## Your goal
Exact copy, pictures excluded: write out every line below.

(Object change descriptions)
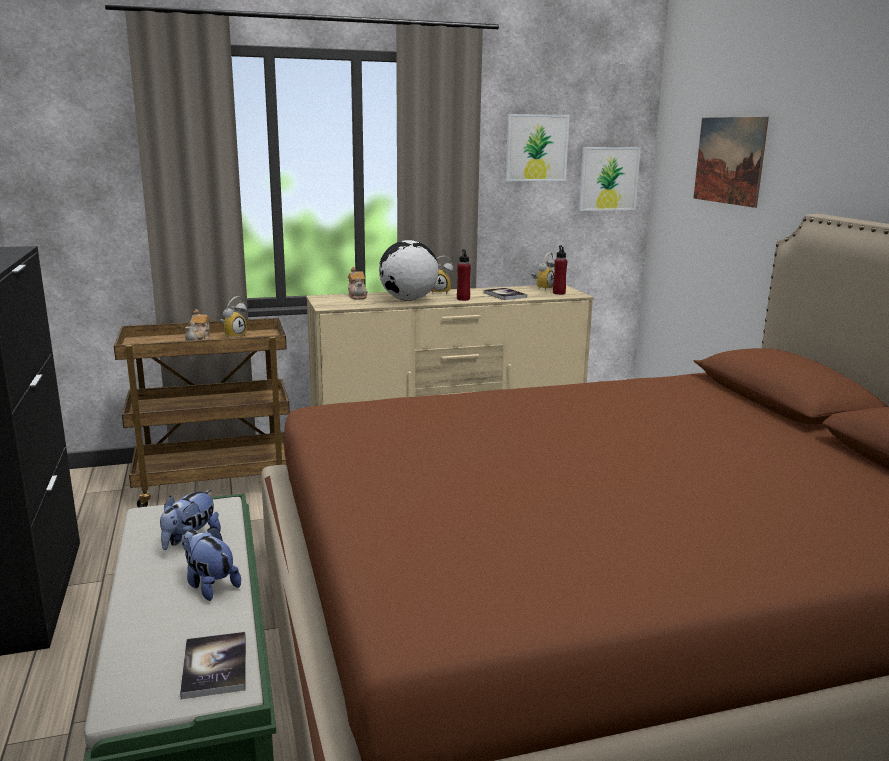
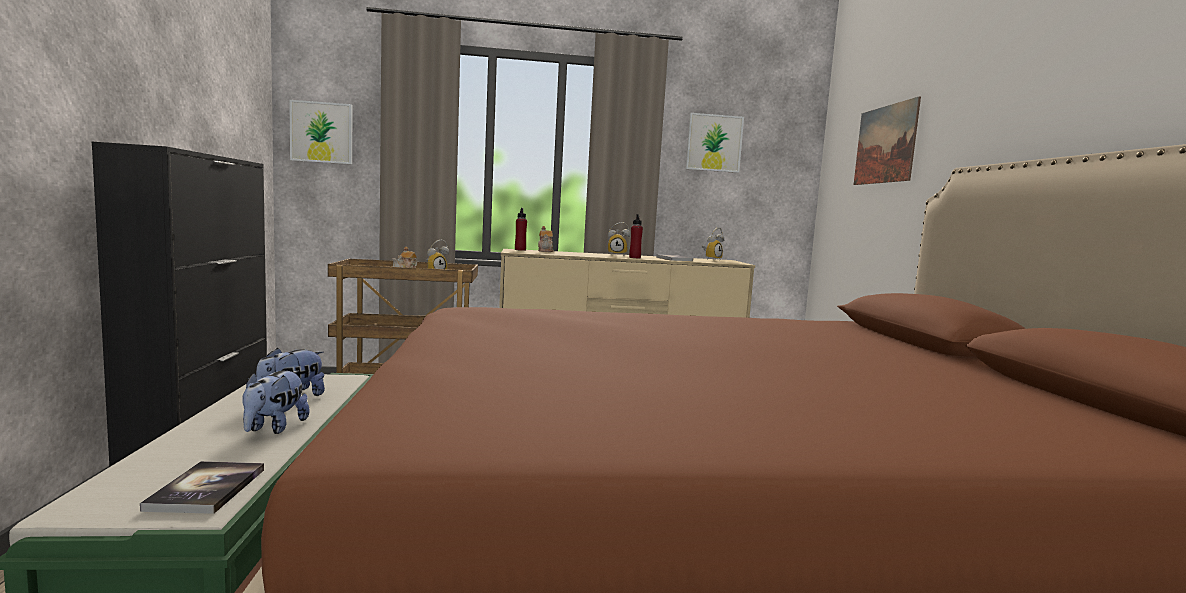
camera: 10 degrees right, 10 degrees down
(209, 585) = (274, 428): plush toy -> plush toy turned 135 degrees counterclockwise
(408, 300) = (586, 255): globe -> none
(559, 293) = (724, 262): red bottle -> red bottle (520, 250)
(608, 179) = (779, 174): picture -> picture (322, 132)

## Task solution
camera: 10 degrees right, 10 degrees down
(209, 585) = (274, 428): plush toy -> plush toy turned 135 degrees counterclockwise
(408, 300) = (586, 255): globe -> none
(559, 293) = (724, 262): red bottle -> red bottle (520, 250)
(608, 179) = (779, 174): picture -> picture (322, 132)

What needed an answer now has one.